Utility and discussion
PrionScan website
PrionScan is hosted in an Apache web server that relies on a PHP bundle to connect the client query patterns with the database and a set of ad hoc Perl scripts that perform some functions such as the prediction of prion domains in the client’s own sequences and the connection to our computer cluster for processing a large number of client sequences. The system processes the client searches and data submission and generates dynamic HTML pages designed to be completely functional in the most used web browsers. The home page of PrionScan contains a short introduction to our method and the functionalities of the site to guide the users in a glimpse, and the Submission Form organized in checkboxes to easily select the different searching alternatives (Simple or Complex Searches) and the two different ways of submitting sequences to be analyzed with our method (Sequence Analysis from text or file), please see Figure 2, panel A. There is also a link in the leftmost vertical menu to a page containing detailed help and guidance on the methodology, the searchable fields of the database and the output generated. Furthermore, in order to facilitate the use of our site without the requirement of a full reading of the Help page, we also enabled the auto completion utility in the Simple Search tab and added hover help buttons for in-site help.
Querying the database
PrionScan is configured to be searched in two different ways:
•Simple Searches: The easiest way for retrieving information when the user wants to find out whether a specific protein contains prion-like domains. In this case it is possible to directly access the information of a single protein providing its UniprotKB identifier or principal accession number, as depicted in Figure 2, panel A. This option is also the best alternative for querying the database with information from one of the searchable fields Taxon, Organism Name, Protein Name (Recommended Name, Alternative Name and Submitted Name) and the Gene Ontology Terms for Molecular Function, Biological Process and Cellular Component. For example, it is possible to retrieve all the putative prion proteins in the genome of an organism by providing the complete or partial organism name, please see Figure 3, panel A.

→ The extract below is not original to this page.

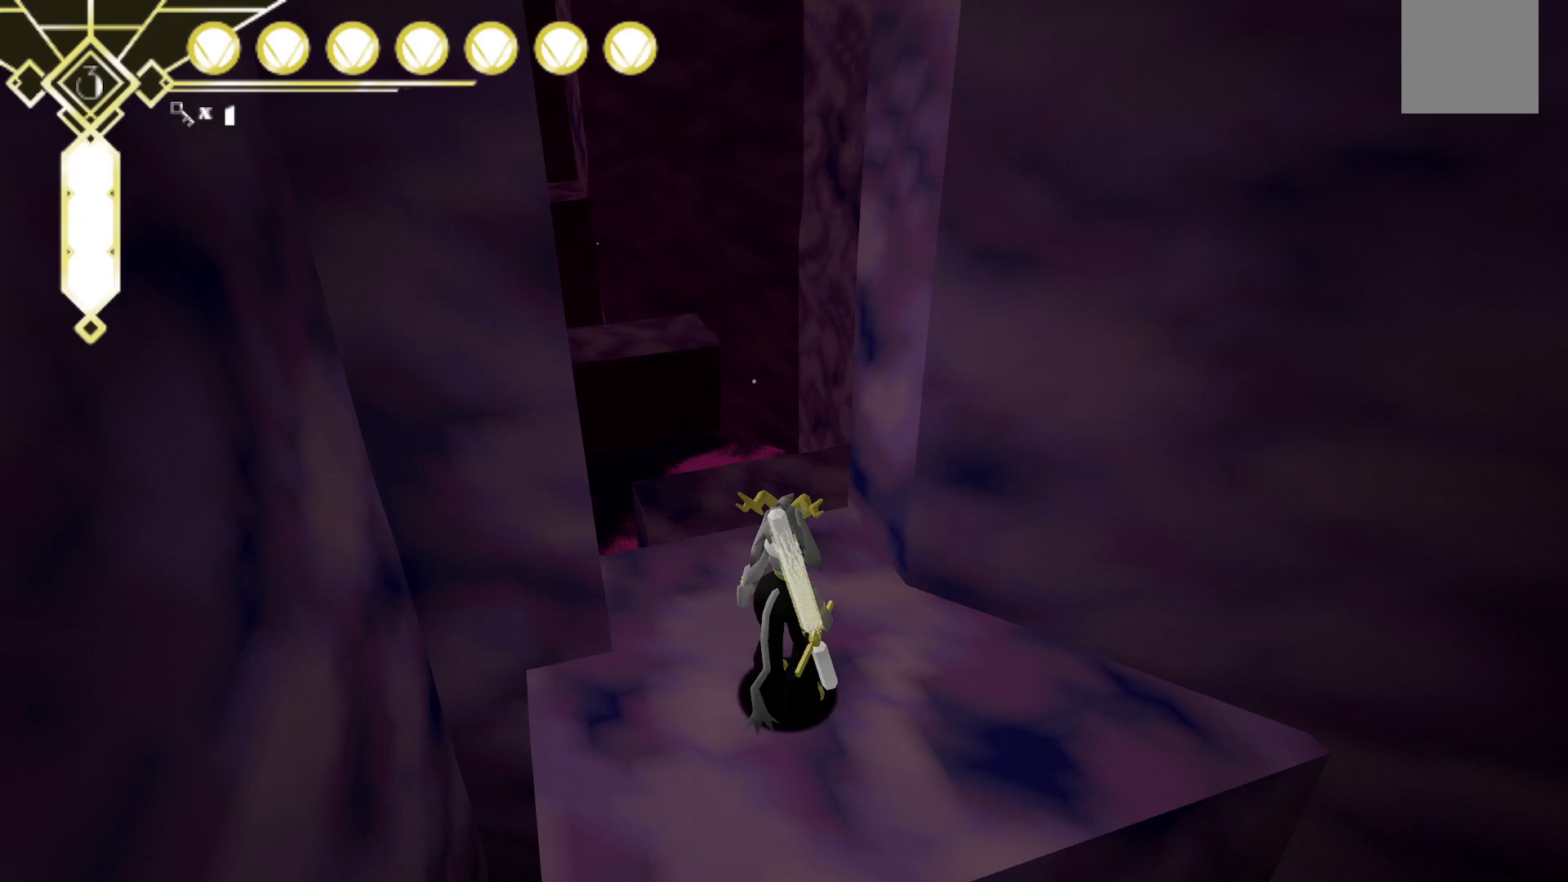
{"dt_ms": 500, "buttons": [], "left_stick": "up", "right_stick": "center", "events": [[50, "left_stick", "up"], [167, "right_stick", "left"], [317, "right_stick", "center"]]}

•Complex Searches: Sometimes, however, more complex searches are needed, especially when the user has more detailed information of the set of proteins to be retrieved. In those cases the search can be refined by combining multiple fields from the database –i.e.Taxon, Organism Name, Protein Name (Recommended Name, Alternative Name and Submitted Name) and the Gene Ontology Terms for Molecular Function, Biological Process and Cellular Component. These fields can be combined when needed, by introducing the search terms in the rightmost tabs, and selecting the appropriate field that should be considered in the leftmost tabs. You can also choose the logical operators combining the query instances. Using this option, it is possible, for example, to retrieve all the prion-like proteins having a similar Molecular Function or related to a specific Biological Process in the genome of a specific organism, as depicted in Figure 4, panel A.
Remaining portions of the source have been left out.